#### THE TASK
Looking at the data below, how many lines include the word "mais"? Respond with the number only.

══════

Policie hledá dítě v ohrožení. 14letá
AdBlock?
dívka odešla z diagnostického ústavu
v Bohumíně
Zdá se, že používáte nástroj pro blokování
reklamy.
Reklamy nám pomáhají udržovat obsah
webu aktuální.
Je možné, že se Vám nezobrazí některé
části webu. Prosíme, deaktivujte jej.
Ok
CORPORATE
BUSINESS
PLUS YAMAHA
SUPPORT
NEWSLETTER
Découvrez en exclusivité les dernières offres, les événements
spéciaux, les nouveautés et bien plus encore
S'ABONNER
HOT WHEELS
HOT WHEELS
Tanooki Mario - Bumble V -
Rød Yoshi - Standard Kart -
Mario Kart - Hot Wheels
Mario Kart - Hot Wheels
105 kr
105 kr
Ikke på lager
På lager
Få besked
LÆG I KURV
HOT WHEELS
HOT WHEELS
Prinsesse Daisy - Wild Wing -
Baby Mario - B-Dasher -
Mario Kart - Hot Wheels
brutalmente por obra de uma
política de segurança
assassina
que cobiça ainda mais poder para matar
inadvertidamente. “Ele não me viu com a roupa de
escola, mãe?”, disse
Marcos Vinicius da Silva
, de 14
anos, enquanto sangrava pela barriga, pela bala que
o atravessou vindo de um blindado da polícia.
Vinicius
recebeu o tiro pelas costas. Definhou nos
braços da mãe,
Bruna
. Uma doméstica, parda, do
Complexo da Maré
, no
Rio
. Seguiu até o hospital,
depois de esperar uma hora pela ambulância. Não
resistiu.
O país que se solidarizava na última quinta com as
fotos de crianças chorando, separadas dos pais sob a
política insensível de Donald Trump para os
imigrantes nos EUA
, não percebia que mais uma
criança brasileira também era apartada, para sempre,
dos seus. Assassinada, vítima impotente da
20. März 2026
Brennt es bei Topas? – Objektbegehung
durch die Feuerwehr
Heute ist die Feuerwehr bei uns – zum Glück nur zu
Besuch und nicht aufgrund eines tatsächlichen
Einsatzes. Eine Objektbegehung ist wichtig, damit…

══════

#### OUTPUT
2